Michel de Certeau’s concept of ‘Everyday Life’, as applied to the Indian context by David Arnold, Gyan Prakash and others provides the theoretical basis for Prasad’s book. She defines ‘everyday’ as ‘a space of continuous, daily, negotiation between people and the technology that permeates their lives’ (p. 10). This enables her to achieve her task as a historian by ‘highlighting how the historical meaning of new technology is materialized through everyday use’ (p. 281). By focusing not just on the importation of new technology but on its reception, Prasad is able to demonstrate ‘how popular processes of adapting to, contesting, and accommodating technological change determine the historical impact of such change’ (p. 282). The Indian public, therefore, takes centre stage in this story. In the contested terrain of South Asian historiography, this concept also allows for elite and subaltern preoccupations as well as actions to be studied in a single frame of reference.

The story of the railways in India, as told by Prasad, is a story of several paradoxes. One paradox involves Indians who, at different historical moments, protested against reserved compartments for Europeans and Anglo-Indians but demanded reserved compartments for Indians of different castes and religions from themselves.
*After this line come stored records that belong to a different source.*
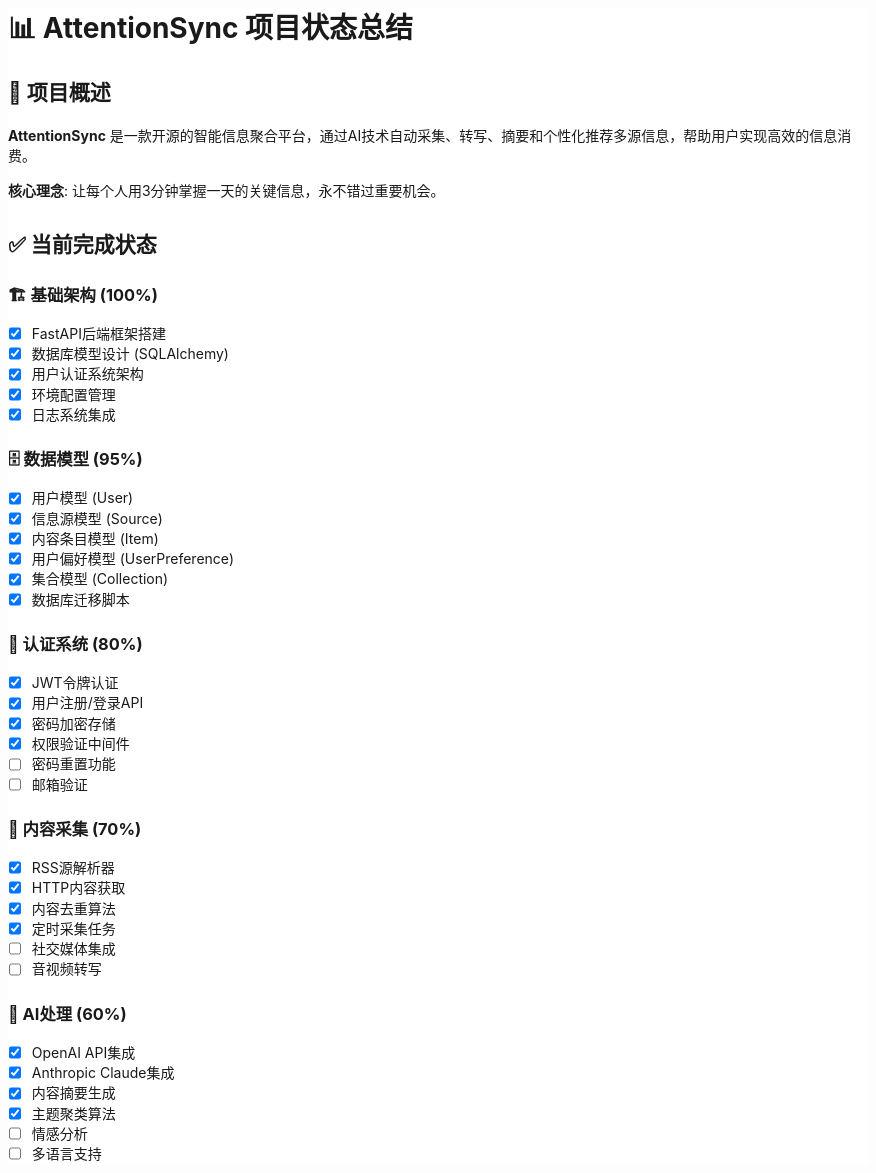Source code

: # 📊 AttentionSync 项目状态总结

## 🎯 项目概述

**AttentionSync** 是一款开源的智能信息聚合平台，通过AI技术自动采集、转写、摘要和个性化推荐多源信息，帮助用户实现高效的信息消费。

**核心理念**: 让每个人用3分钟掌握一天的关键信息，永不错过重要机会。

## ✅ 当前完成状态

### 🏗️ 基础架构 (100%)
- [x] FastAPI后端框架搭建
- [x] 数据库模型设计 (SQLAlchemy)
- [x] 用户认证系统架构
- [x] 环境配置管理
- [x] 日志系统集成

### 🗄️ 数据模型 (95%)
- [x] 用户模型 (User)
- [x] 信息源模型 (Source)
- [x] 内容条目模型 (Item)
- [x] 用户偏好模型 (UserPreference)
- [x] 集合模型 (Collection)
- [x] 数据库迁移脚本

### 🔐 认证系统 (80%)
- [x] JWT令牌认证
- [x] 用户注册/登录API
- [x] 密码加密存储
- [x] 权限验证中间件
- [ ] 密码重置功能
- [ ] 邮箱验证

### 📡 内容采集 (70%)
- [x] RSS源解析器
- [x] HTTP内容获取
- [x] 内容去重算法
- [x] 定时采集任务
- [ ] 社交媒体集成
- [ ] 音视频转写

### 🤖 AI处理 (60%)
- [x] OpenAI API集成
- [x] Anthropic Claude集成
- [x] 内容摘要生成
- [x] 主题聚类算法
- [ ] 情感分析
- [ ] 多语言支持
Another is that of the stance of anti-colonial nationalists who used trains to travel in order to implement their plans of sabotaging that most visible symbol of colonial rule—the train. Although intended to be a strategic technology that protected the British in India (by facilitating quick troop movement, for example) the railways and sabotage thereof also became a significant symbol of the erosion of that very rule. The same technology that facilitated movement for work, leisure, or pilgrimage also destroyed lives and livelihoods (when high railway embankments trapped floodwater, for instance).